The hypocrisy of such a shift would be laughable if it weren’t so predictable. Scammers, like drug mules, frequently come from low-income families—a fact that pro-drug mule supporters would likely seize upon to argue against caning. They might claim that these individuals, too, are “victims of circumstance,” forced into deceit by a lack of opportunity. But let’s dissect this logic. Scammers don’t just stumble into phishing schemes or fake investment pitches; they actively devise and execute plans to defraud, often targeting the elderly or naive. In 2024, Singapore saw scam losses soar past $1 billion, with cases like a Clementi resident losing her life savings to overseas accounts via local mules. This isn’t a petty theft born of hunger—it’s calculated predation. If poverty excuses scamming, does it also absolve robbery or extortion? Where’s the line?

Critics might argue I’m too harsh, that I’m dismissing the structural inequalities these advocates love to trumpet.

Sure, low-income environments can limit options, but the leap from hardship to harming others isn’t inevitable—it’s a choice. Drug mules opt to ferry poison; scammers opt to fleece the vulnerable. The pro-drug mule camp’s obsession with context over consequence conveniently ignores the agency behind these acts. They’d rather weep for the perpetrator than the pensioner bankrupted by a scam call. If they extend this leniency to scammers, they’ll prove their crusade isn’t about justice—it’s about fetishizing the underdog, no matter the cost to society.

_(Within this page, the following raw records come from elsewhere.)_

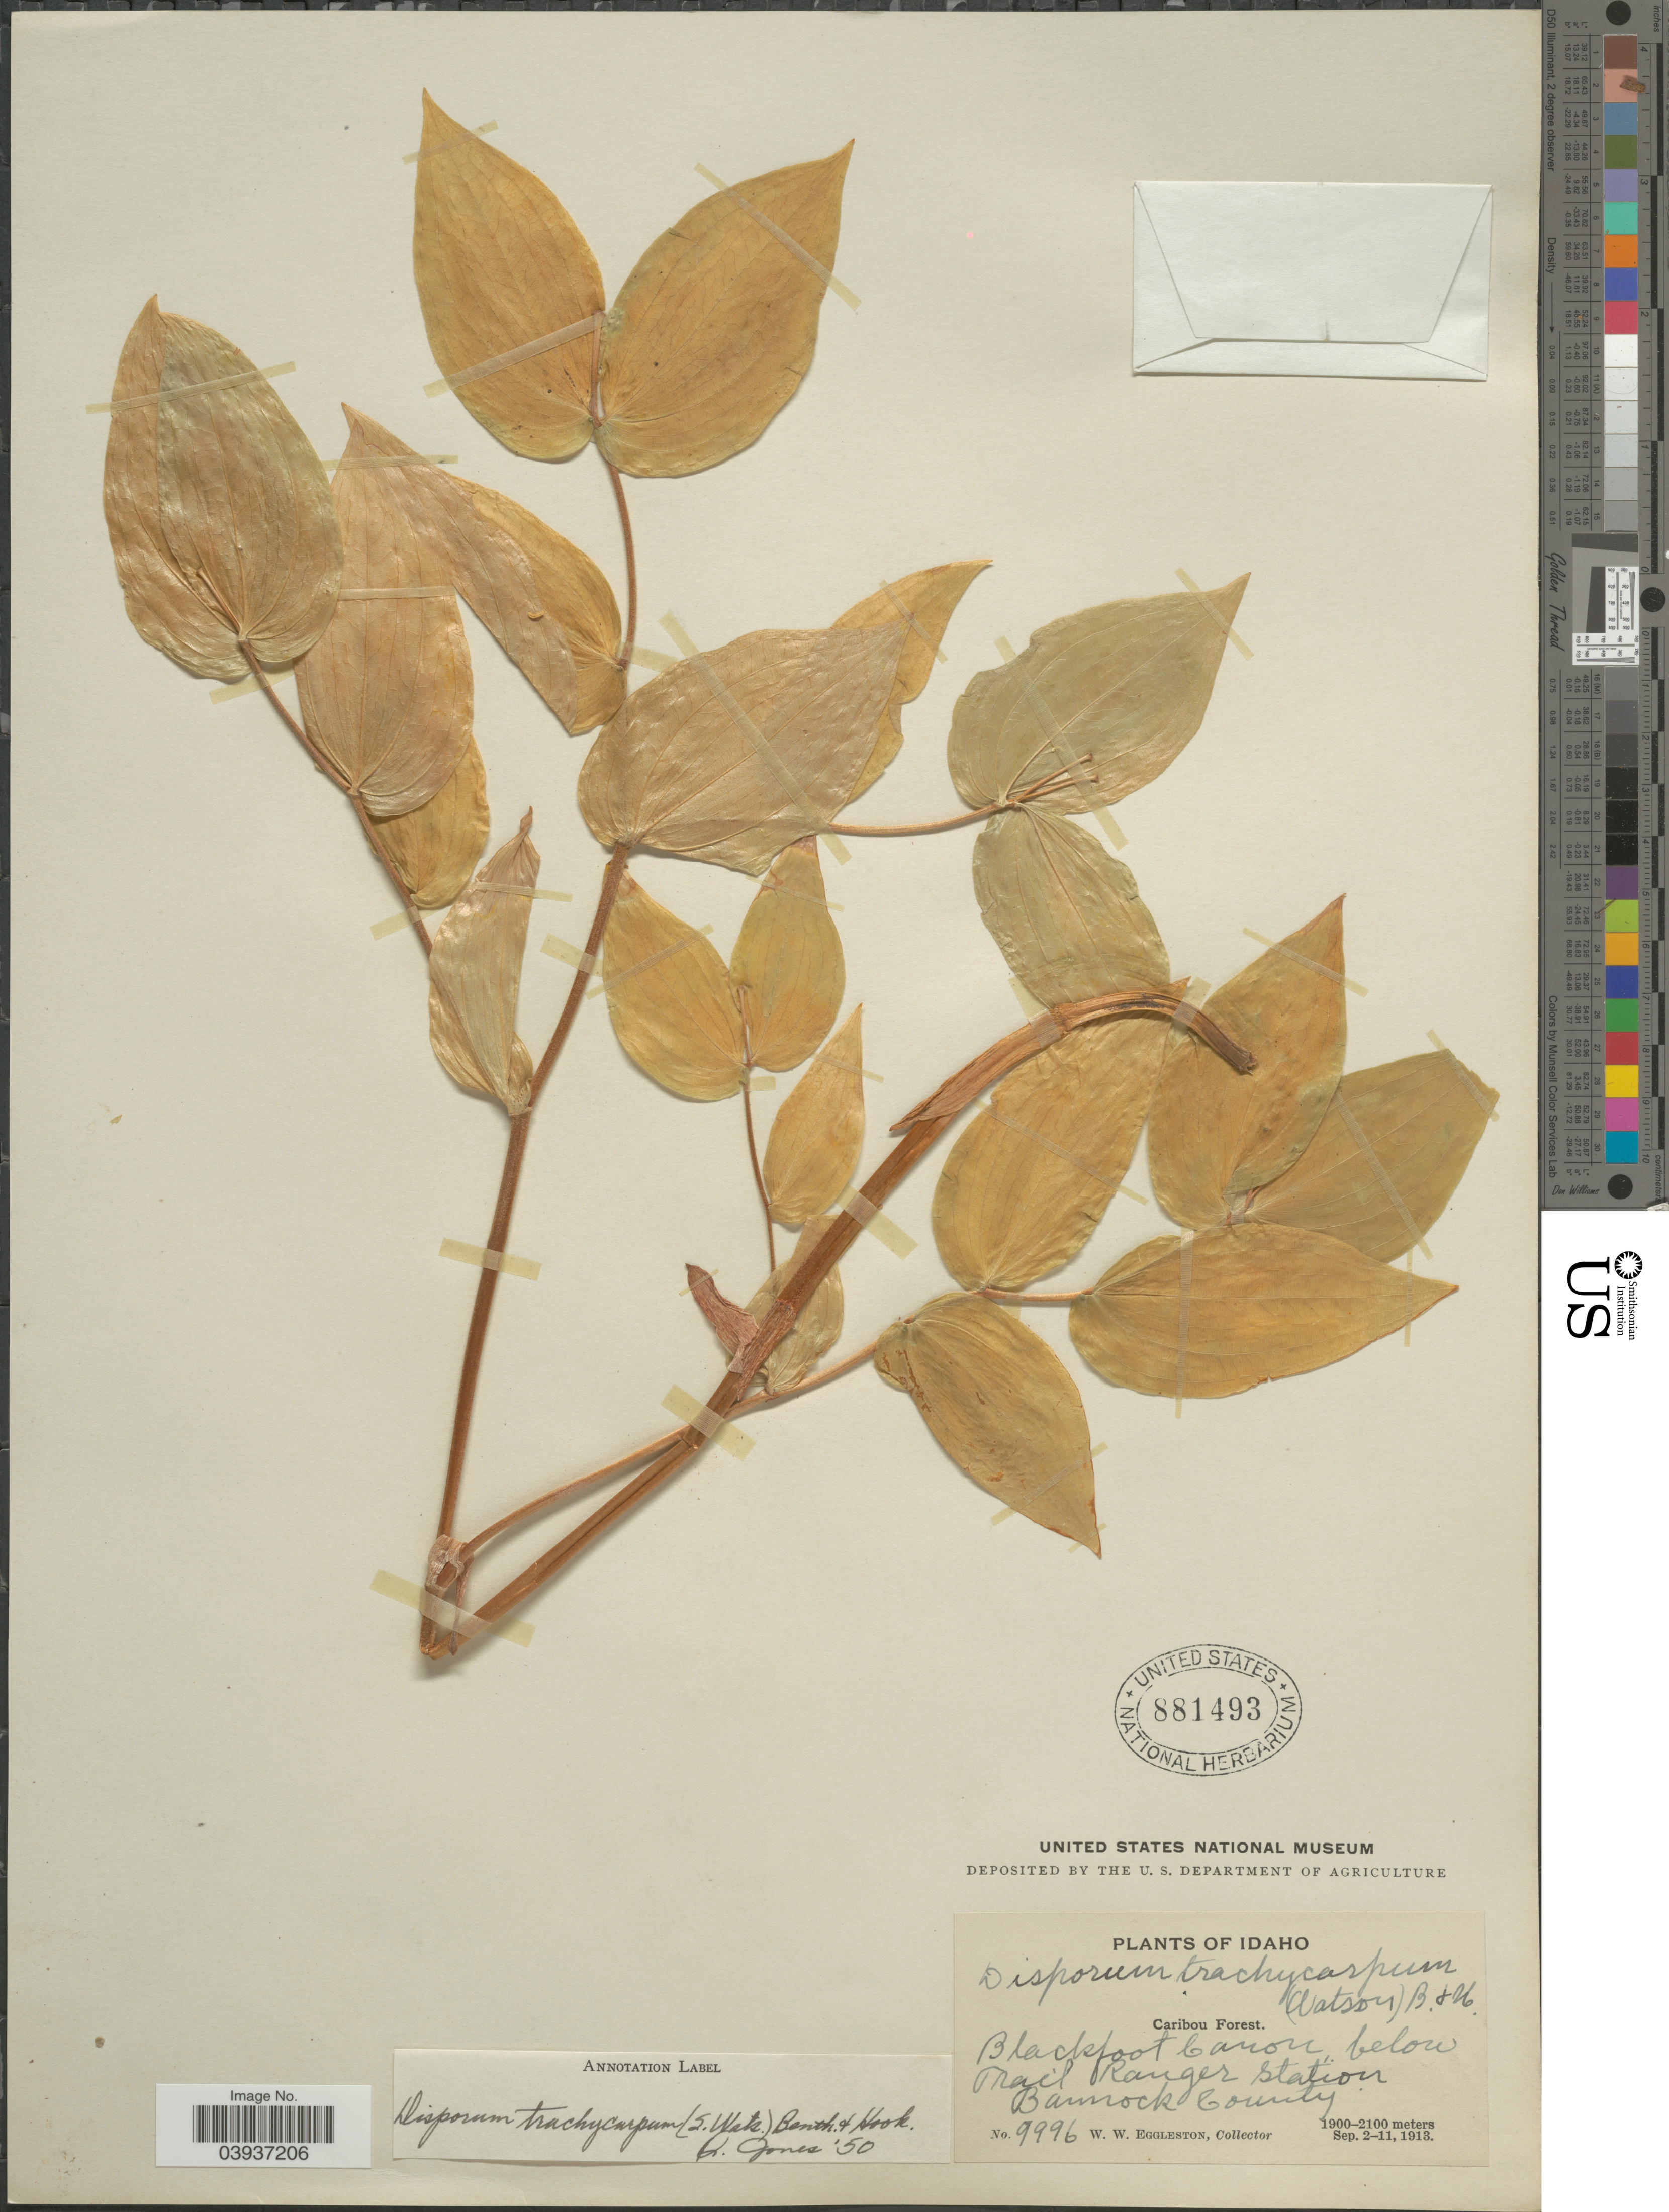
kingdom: Plantae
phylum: Tracheophyta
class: Liliopsida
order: Liliales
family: Colchicaceae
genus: Disporum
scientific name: Disporum trachycarpum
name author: (S. Watson) Benth. & Hook. f.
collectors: W. W. Eggleston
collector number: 9996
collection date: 1913-09-02/1913-09-11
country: United States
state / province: Idaho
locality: Caribou Forest. Blackfoot Canon, below trail Ranger station. Bannock County.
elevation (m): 1900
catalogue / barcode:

And what of the victims? Sun Xueling’s push for caning reflects a recognition of the “serious harm” scammers inflict—financial ruin, emotional trauma, even bankruptcy. A Jurong MP recounted a constituent’s despair after losing everything, a story echoed across Singapore’s 2024 scam statistics. Yet, the pro-drug mule supporters rarely spare a thought for the families shattered by drug addiction or, in this case, the lives upended by fraud. Their empathy seems reserved for the lawbreaker, not the law-abiding. Should they rally against caning for scammers, they’ll expose this lopsided morality anew—championing the sob story of the cane-bound while the scammed sob alone.

There’s a deeper flaw in their potential pivot: it undermines deterrence.

Caning, like the death penalty, sends a message—cross this line, and the consequences sting. Singapore’s low crime rates don’t come from coddling; they stem from clarity. If scammers know a few lashes await, they might think twice before hitting “send” on that next fake SMS. But if the pro-drug mule crowd succeeds in softening this stance, they’ll embolden the very behavior they claim to contextualize. They did it with drug trafficking—decades of sob stories haven’t stemmed the tide of mules—and they could do it again here, leaving Singaporeans defenseless against a rising scam epidemic.

So, will these advocates turn their gaze to scammers? I’d wager yes. Their track record suggests an addiction to defending the indefensible, a compulsion to spin every criminal into a martyr. But let’s not be fooled: their mission isn’t noble—it’s naive at best, cynical at worst. Scammers and drug mules aren’t hapless victims; they’re architects of misery. If the pro-drug mule supporters can’t see that, they’re not just questioning caning—they’re questioning reality. Singapore should stand firm, cane in hand, and let the sanctimonious squawk. The rest of us have victims to protect.